The lines to repeat are those below from the one containing "nose: (192, 134)" down to the one containing "right elbow: (337, 203)", both included; reproduce them exactly and nothing else.
--- Records shown ---
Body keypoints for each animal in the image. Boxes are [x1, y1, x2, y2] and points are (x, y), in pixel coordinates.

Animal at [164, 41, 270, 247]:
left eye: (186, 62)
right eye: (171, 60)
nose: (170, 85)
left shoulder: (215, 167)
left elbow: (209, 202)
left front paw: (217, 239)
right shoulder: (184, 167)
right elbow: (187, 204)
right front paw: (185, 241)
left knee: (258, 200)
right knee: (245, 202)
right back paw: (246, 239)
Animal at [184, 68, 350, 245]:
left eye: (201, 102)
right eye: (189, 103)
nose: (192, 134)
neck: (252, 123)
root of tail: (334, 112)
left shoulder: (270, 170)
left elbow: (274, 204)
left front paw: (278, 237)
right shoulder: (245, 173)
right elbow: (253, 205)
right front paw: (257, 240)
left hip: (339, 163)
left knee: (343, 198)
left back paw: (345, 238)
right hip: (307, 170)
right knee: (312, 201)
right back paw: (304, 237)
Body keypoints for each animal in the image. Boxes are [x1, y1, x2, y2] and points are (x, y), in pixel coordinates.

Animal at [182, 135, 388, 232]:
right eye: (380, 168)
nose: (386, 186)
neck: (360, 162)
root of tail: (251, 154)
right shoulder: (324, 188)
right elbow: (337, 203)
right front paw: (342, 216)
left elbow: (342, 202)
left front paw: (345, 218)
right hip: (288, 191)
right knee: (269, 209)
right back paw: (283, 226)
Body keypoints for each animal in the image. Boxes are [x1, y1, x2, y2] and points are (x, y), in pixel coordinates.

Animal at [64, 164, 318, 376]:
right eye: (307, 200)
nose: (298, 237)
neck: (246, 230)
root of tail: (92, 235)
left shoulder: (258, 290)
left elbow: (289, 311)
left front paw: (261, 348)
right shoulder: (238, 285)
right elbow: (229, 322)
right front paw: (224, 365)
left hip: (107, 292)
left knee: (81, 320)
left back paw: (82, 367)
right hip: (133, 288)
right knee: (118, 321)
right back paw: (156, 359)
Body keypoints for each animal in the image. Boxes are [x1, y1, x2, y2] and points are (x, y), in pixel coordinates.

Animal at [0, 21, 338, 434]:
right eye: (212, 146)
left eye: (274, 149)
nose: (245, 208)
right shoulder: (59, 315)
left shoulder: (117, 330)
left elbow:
---
- **Output for this task**
nose: (192, 134)
neck: (252, 123)
root of tail: (334, 112)
left shoulder: (270, 170)
left elbow: (274, 204)
left front paw: (278, 237)
right shoulder: (245, 173)
right elbow: (253, 205)
right front paw: (257, 240)
left hip: (339, 163)
left knee: (343, 198)
left back paw: (345, 238)
right hip: (307, 170)
right knee: (312, 201)
right back paw: (304, 237)
Body keypoints for each animal in the image. Boxes are [x1, y1, x2, y2] and points are (x, y), in pixel coordinates.

Animal at [182, 135, 388, 232]:
right eye: (380, 168)
nose: (386, 186)
neck: (360, 162)
root of tail: (251, 154)
right shoulder: (324, 188)
right elbow: (337, 203)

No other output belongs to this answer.